O terceiro projeto que destaco reúne gente graúda e está sob o comando do César Souza, do Grupo Empreenda, e do Alexandro Barsi, da Verity Group. Com o Movimento #VamosVirarOJogo, eles estão reunindo empresários e gestores dispostos a compartilhar práticas e ideias capazes de ajudar as empresas a superarem os obstáculos impostos pela crise atual. Mais de 300 empresas já assumiram o compromisso de atuar no movimento:

“A frase “Há vida após o Covid-19” nos inspirou a estruturar o movimento. As lideranças empresariais devem compreender que virar o jogo passa, necessariamente, por assumir um verdadeiro compromisso, com muita inovação e criatividade para a reinvenção dos negócios, considerando oportunidades ainda não percebidas. Levando em conta o ecossistema de toda a cadeia de valor das empresas, é necessário que todos deem o melhor de si, com foco em soluções para o futuro e superando medos e angústias naturais em meio às turbulências que vivenciamos. Reinventar á a palavra de ordem”. César Souza.

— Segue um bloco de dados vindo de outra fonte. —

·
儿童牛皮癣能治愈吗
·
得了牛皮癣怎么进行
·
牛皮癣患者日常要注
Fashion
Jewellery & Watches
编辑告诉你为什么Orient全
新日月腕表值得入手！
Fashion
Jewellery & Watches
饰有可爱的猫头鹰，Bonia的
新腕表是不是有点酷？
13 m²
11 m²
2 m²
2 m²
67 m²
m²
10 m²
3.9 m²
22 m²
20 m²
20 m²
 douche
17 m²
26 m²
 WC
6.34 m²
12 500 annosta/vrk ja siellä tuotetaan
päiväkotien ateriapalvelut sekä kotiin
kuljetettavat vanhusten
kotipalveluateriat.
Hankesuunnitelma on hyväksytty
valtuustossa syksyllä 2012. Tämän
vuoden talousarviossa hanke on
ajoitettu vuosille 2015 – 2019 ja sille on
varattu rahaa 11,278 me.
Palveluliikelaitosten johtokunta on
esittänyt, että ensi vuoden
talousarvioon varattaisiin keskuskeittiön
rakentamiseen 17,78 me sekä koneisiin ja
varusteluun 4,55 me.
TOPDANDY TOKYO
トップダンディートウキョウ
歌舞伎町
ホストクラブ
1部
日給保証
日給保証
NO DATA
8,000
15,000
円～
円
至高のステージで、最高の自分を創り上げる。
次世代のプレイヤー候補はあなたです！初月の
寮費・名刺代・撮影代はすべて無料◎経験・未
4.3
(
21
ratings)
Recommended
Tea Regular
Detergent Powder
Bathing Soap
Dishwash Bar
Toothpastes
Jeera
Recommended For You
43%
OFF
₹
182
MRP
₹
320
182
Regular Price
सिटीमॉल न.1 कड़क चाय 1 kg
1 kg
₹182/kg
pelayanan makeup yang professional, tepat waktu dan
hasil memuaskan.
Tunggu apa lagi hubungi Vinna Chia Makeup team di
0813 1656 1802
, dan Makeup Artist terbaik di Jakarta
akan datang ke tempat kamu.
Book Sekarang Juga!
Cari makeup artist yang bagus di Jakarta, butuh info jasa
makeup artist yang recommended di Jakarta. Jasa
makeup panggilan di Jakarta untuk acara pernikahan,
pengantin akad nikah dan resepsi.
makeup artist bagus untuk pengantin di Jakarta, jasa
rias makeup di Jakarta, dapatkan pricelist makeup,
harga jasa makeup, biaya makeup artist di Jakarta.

Todas essas iniciativas nos revelam que existe gente interessada em espalhar o bem. Talvez sejam as mesmas pessoas que sempre atuaram assim, antes da pandemia se apresentar. E sejam as mesmas que continuarão acreditando nestas práticas após a crise passar.

 

A esperança que sempre deposito é que essas ações ao estenderem a ajuda a outras tantas pessoas façam dessas outras pessoas e de todos os que foram impactados, direta ou indiretamente, embaixadores do bem, criando um ciclo virtuoso. É a minha esperança; se esta vai se tornar realidade somente saberemos ao longo do tempo. Prefiro acreditar que sim. Fica mais fácil atravessar o drama que estamos assistindo neste momento.